The situation in the United States reflects our particular cultural and political framing of sex education. Both receipt of sex education and surveillance in some other countries are more robust. For example, in Australia, the National Survey of Australian Secondary Students has been undertaken about every five years since 1992.24 This sexual health survey asks youths a wide range of knowledge, self-efficacy, and behavior questions about topics ranging from confidence in talking to parents about subjects related to sexuality to whether they have engaged in a variety of sexual behaviors, including kissing, oral sex, and intercourse.
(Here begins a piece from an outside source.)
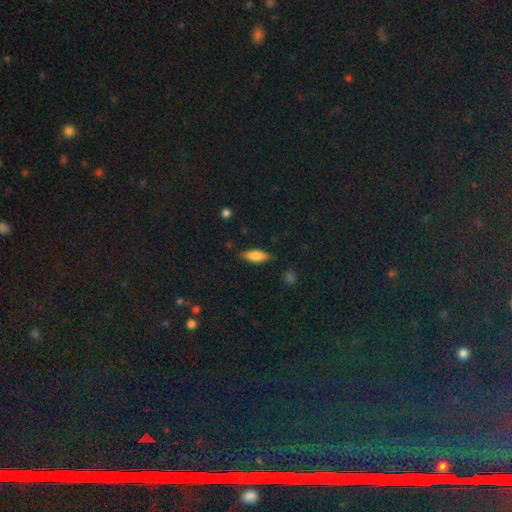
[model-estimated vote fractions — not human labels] This appears to be a smooth galaxy with no disk features (75%) that is in between round and cigar-shaped (66%). Merging: none (81%).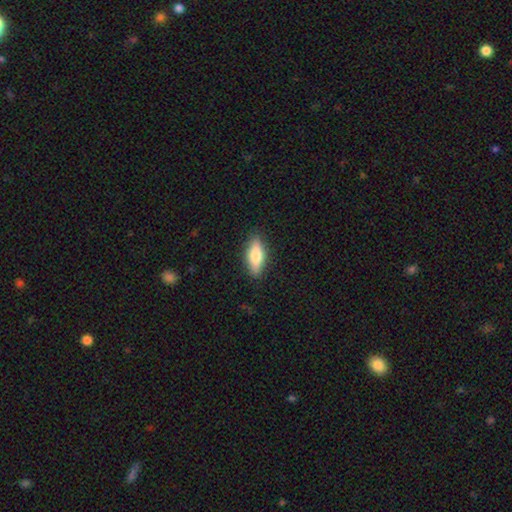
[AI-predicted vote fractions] The model was most divided on "how rounded": in between: 63%, cigar-shaped: 34%, round: 3%. More confident: merging — none (87%); smooth or featured — smooth (66%).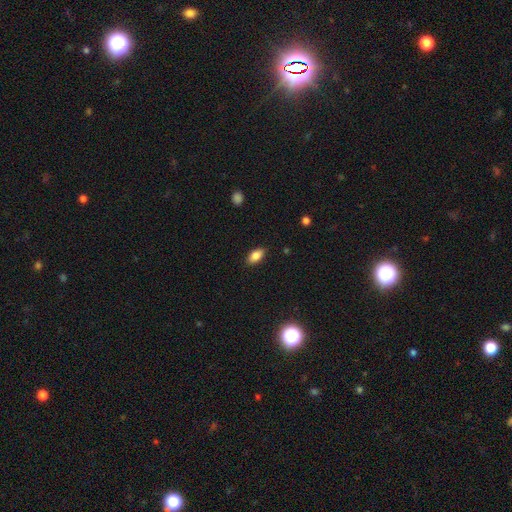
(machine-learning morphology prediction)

The survey also asks students about sources of information, including what they received in schools, in which classes they received the instruction, and how relevant they found the information to be. In Canada, although there is no ongoing government monitoring of sex education, the national civil society organization, Action Canada for Sexual Health and Rights, is currently undertaking a comprehensive assessment of sex education in all provinces, with a tool they developed using the UNESCO technical guidance as an underpinning (Frederique Chabot, e-mail, March 11, 2019). The British National Survey of Sexual Attitudes & Lifestyles asks about receipt of 14 sex education topics, including masturbation, how to make sex more satisfying, and “sexual feelings, emotions and relationships.” Additionally, young people are asked about their perceived unmet information needs.25

Young people deserve sex education that is relevant to their lives and includes the knowledge, attitudes, and skills they need in both their current stage of development and throughout their lives. Guidelines, programs, and measures of sex education ought to include the full range of sex education topics and should also include items related to the pedagogy of sex education, including teaching approaches and student engagement. Recent international guidance provides a road map for broadening the US approach to sex education. The United States should join other countries in making an effort to strengthen sex education provision and surveillance, including updating available guidelines for sex education and broadening the measures used to assess sex education.

CONFLICTS OF INTEREST

The authors have no conflicts of interest to disclose.